Tim's Weblog
Tim Strehle’s links and thoughts on Web apps, software development and Digital Asset Management, since 2002.
2012-05-31

Semantic markup for “You can license this image”

Searching the web for images you can actually (legally) use, for commercial or non-commercial purposes, is almost impossible: Google or Bing will show you millions of images, but have no clue under which terms you’re allowed to use them. Lots of “information silos” let professionals search for, and license, rights cleared images, from iStockphoto to Getty Images. If you want your photos to be found there, you’ll have to copy them into one (or more) of these sites (see the Flickr / Getty Images cooperation), which means more work for the photographer. And the user or buyer has to search through multiple silos. Since a lot of these silos exist, most searches will miss out on most of the photos out there.

While curated image collections are fine and can offer consistent, high quality, spam-free content, I think there should also be usable image search engines with much greater coverage. With more and more images being put on the web, it would be great if image search engines could index the most important information directly off the referencing HTML page: Title, description, date created, whether the image is free for non-commercial or commercial use, whether and where I can buy a license.

To the user, it should be a simple list of options in, say, Google image search: “Only images which are free for non-commercial use”, “Only images that are free or can be licensed”. (And if Google doesn’t implement this, others can roll their own image search engines.)

The Semantic Web is trending again and offers great options for marking up metadata within HTML, but unfortunately there’s no “one true way”. What exactly should the HTML markup look like? Would one use WhatWG microdata, schema.org microdata, schema.org RDFa Lite? (As far as I know, PLUS and RightsML cannot be embedded in HTML.)

I have created a separate page with four examples of different ways to mark up an image license. Warning: Since I’m a Semantic Web newbie, they may be wrong or suboptimal…

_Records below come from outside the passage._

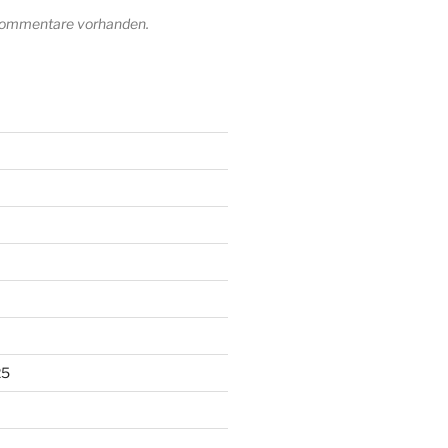
 Kommentare vorhanden.
25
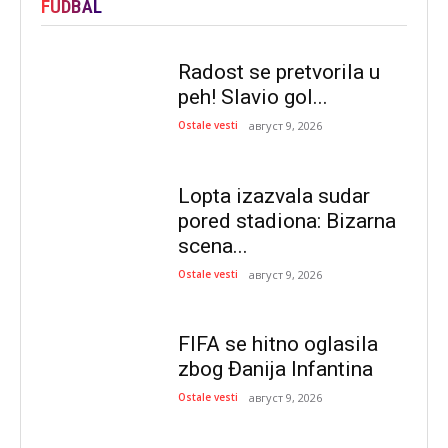
FUDBAL
Radost se pretvorila u
peh! Slavio gol...
Ostale vesti
август 9, 2026
Lopta izazvala sudar
pored stadiona: Bizarna
scena...
Ostale vesti
август 9, 2026
FIFA se hitno oglasila
zbog Đanija Infantina
Ostale vesti
август 9, 2026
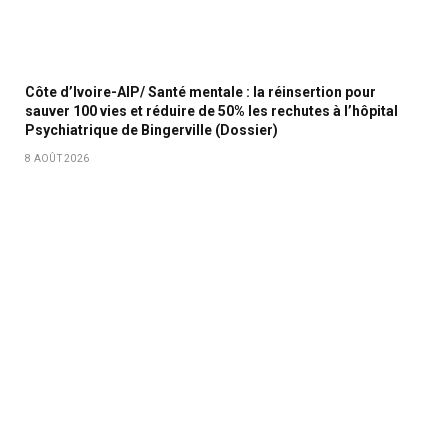
Côte d’Ivoire-AIP/ Santé mentale : la réinsertion pour
sauver 100 vies et réduire de 50% les rechutes à l’hôpital
Psychiatrique de Bingerville (Dossier)
8 AOÛT 2026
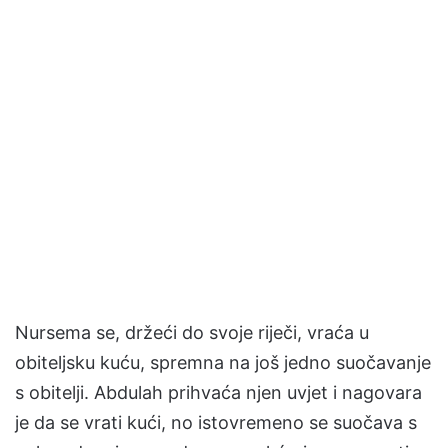
Nursema se, držeći do svoje riječi, vraća u
obiteljsku kuću, spremna na još jedno suočavanje
s obitelji. Abdulah prihvaća njen uvjet i nagovara
je da se vrati kući, no istovremeno se suočava s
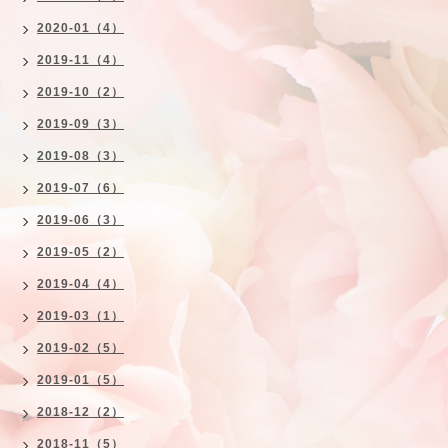
2020-01（4）
2019-11（4）
2019-10（2）
2019-09（3）
2019-08（3）
2019-07（6）
2019-06（3）
2019-05（2）
2019-04（4）
2019-03（1）
2019-02（5）
2019-01（5）
2018-12（2）
2018-11（5）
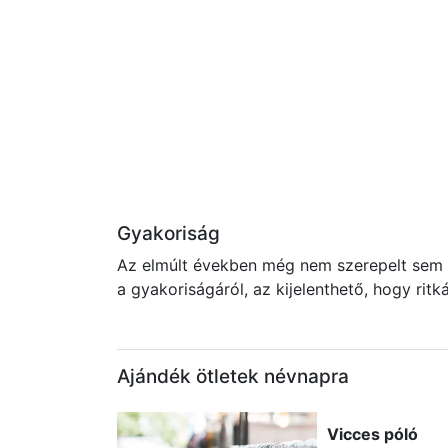
Gyakoriság
Az elmúlt években még nem szerepelt sem a
a gyakoriságáról, az kijelenthető, hogy rit
Ajándék ötletek névnapra
Vicces póló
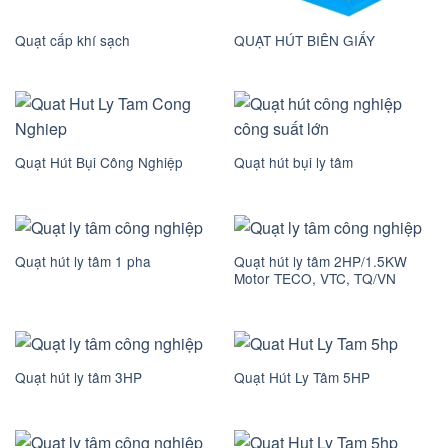
Quạt cấp khí sạch
QUẠT HÚT BIÊN GIẤY
Quạt Hút Bụi Công Nghiệp
Quạt hút bụi ly tâm
Quạt hút ly tâm 2HP/1.5KW
Quạt hút ly tâm 1 pha
Motor TECO, VTC, TQ/VN​
Quạt hút ly tâm 3HP
Quạt Hút Ly Tâm 5HP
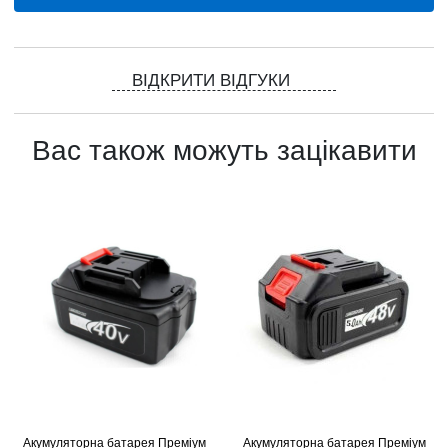
ВІДКРИТИ ВІДГУКИ
Вас також можуть зацікавити
Акумуляторна батарея Преміум
Акумуляторна батарея Преміум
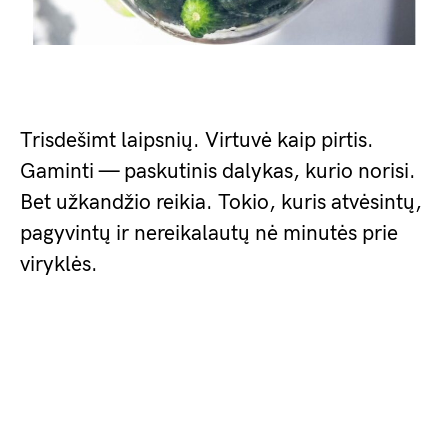
Trisdešimt laipsnių. Virtuvė kaip pirtis.
Gaminti — paskutinis dalykas, kurio norisi.
Bet užkandžio reikia. Tokio, kuris atvėsintų,
pagyvintų ir nereikalautų nė minutės prie
viryklės.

Example #1: To refer to a Creative Commons license in HTML, you can use “RDFa and the rel=license microformat”, according to this Stack Overflow page on “Semantic HTML markup for a copyright notice”.

Example #2: The WhatWG HTML microdata proposal contains a section on “Licensing works”, with a nice example of an image available under both a Creative Commons and the MIT license – using the microdata format with itemprop=license.

Example #3: The schema.org CreativeWork type has the properties copyrightHolder and copyrightYear, but no license property. IPTC rNews extends schema.org, adding copyrightNotice and usageTerms. The latter sounds like it could refer to a license URL: “xsd:string | xsd:anyURI | owl:thing. A human or machine-readable statement about the usage terms pertaining to the NewsItem.”

Example #4: Same as above, but (instead of microdata) in RDFa Lite format (which in the future can maybe also be used for schema.org markup).

The Google Rich Snippets Testing Tool recognizes only #2 and #3. It likes example #3 best (schema.org in microdata format), but complains about the rNews extension: “Warning: Page contains property "usageterms" which is not part of the schema.”

Do you know of a better markup alternative? Does a license-/rights-aware image search engine already exist? I’m looking forward to your feedback!